The day is bright and cool and Brock can hear the quail calling from the hills as they walk past the dispensary, the schoolhouse, the smoke house, the tortilleria, and the food pantry. Doors are open; people mill.
“These miserable squatters just take what they want?” Kasper asks.
“What they need,” says Brock.
When they come to the trailers, Aamon stops and pulls the bill of his Right Fight cap down against the early afternoon sun.
Brock nods curtly to his Breath of Life flock, some of whom are clearing brush for another trailer pad. Four young boys swordfight with surveyors’ stakes. A woman tends threadbare late-autumn tomato vines. Another stands on her trailer deck, sliding burgers onto a propane grill.
“How many total parasites?”
“Fuck, Kasper, they’re my congregation,” says Brock.
“For a total of?”
“Eighty-seven,” says Juana, with a steely patience. “A new family of four next week will make it ninety-one when the trailer is ready. Isn’t that wonderful, Mr. Aamon?”
“All US citizens?”
“Almost,” says Juana.
“How many different races?”
“Depends how you define race,” says Brock. “We’ve got white, Black, Hispanic, Native Americans, Pacific Islanders, Asian, and a Maori couple. Some aren’t sure.”
“Show us which ones live in which trailers.”
Aamon’s demand hits Brock Stonebreaker hard.
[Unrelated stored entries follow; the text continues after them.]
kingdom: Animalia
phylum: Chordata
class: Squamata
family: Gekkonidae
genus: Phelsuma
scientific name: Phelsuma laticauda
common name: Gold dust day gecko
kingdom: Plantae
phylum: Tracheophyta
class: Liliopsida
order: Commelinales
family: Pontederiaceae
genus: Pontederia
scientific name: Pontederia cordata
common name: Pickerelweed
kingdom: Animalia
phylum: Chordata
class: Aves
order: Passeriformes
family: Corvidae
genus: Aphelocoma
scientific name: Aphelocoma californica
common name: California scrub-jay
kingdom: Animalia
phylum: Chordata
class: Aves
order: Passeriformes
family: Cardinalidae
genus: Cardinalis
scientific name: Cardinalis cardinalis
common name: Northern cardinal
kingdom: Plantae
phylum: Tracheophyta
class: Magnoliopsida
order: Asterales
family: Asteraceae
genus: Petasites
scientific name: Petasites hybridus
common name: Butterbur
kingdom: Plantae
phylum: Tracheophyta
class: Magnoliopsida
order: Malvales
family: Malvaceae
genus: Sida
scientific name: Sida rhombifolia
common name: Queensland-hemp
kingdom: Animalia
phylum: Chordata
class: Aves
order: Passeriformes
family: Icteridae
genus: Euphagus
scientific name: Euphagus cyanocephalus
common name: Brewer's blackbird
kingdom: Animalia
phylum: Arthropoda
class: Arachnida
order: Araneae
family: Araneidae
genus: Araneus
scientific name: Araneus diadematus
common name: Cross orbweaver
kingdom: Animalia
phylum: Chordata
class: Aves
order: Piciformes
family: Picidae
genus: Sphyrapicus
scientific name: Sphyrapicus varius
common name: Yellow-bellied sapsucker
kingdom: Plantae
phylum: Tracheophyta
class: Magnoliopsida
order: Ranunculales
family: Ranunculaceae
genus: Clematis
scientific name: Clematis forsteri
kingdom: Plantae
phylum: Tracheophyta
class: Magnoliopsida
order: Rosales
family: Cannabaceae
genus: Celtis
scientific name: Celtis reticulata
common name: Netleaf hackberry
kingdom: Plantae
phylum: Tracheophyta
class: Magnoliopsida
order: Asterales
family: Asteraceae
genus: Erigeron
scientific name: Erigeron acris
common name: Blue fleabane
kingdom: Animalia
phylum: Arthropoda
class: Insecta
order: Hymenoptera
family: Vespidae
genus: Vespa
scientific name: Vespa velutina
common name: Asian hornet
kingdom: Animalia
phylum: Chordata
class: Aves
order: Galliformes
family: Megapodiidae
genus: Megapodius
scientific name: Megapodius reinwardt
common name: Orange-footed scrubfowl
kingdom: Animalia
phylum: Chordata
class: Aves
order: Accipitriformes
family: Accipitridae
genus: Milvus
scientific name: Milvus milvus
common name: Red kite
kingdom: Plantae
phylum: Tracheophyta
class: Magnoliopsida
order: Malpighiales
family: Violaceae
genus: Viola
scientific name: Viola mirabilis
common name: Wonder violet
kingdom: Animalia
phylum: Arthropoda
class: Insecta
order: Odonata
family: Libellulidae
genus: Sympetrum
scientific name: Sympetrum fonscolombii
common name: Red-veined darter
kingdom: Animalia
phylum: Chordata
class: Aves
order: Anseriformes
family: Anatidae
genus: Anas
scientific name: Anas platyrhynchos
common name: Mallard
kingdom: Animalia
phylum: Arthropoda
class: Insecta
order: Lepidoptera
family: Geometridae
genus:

He’s surprised that Aamon would do something this ugly and Hitleresque. Sees that he’s underestimated the hatred in the man. Sees that he should never have let Kasper onto his property, into his church.
“You’re done here,” says Brock. “Get your ass off the property or I’ll kick it off myself. That would be nice. We could do it right here, Kasper. You and me, no guns or knives, just us.”
Aamon turns to his people, then back to Brock. Steps forward, leading with his beard. Gets right up in Brock’s face. Aamon has an inch and probably eighty pounds on him.
“This is what we expected,” Kasper says. “We’ve got friends here in Riverside County. Property owners, in fact. Good people. Patriots. So settle down, boy. We just want to know who we’re dealing with.”
Mahina draws her phone from her bright floral dress, points it at Aamon, who slaps it away into the dirt.
Brock knocks Kasper Aamon to the ground with a vicious hook, lines up a head kick but holds it.
Aamon is on his back, mouth open, out.
And the guns are out, too, all of them pointed at Brock in his lounge pants, Aloha shirt, and sheepskin boots, his dreads bristling, his fist cocked like Ali’s over Liston.
Mahina videos the Right Fighters as they surround Brock, who sees that they’re eager for mayhem but not sure what to do. Like the first rioters into the Capitol, he thinks. Two kneel over their leader, a young man and a braided, dark-haired woman who pours a plastic bottle of drinking water over Aamon’s bear-like face.
He gasps, sputters, and coughs. Wails in pain.
“Get out, simpletons,” says Brock. “The next time you show up we won’t be so friendly.”
Two big men lift Kasper Aamon by his armpits. He backpedals, his bootheels kicking up gravel.
“Next time you won’t know what hit you,” slurs Kasper. His jaw is already swelling; a trail of blood runs from one ear.
Brock and his people and his trailer-park citizens watch the Right Fighters guide their wobbly leader past the trailers, toward the cinderblock chapel, and into the big gravel parking lot. The boys with their stake swords watch, too, two of them calling out names and threats.
A moment later Brock sees Aamon’s red Suburban and another SUV raising dust down the dirt road toward the highway.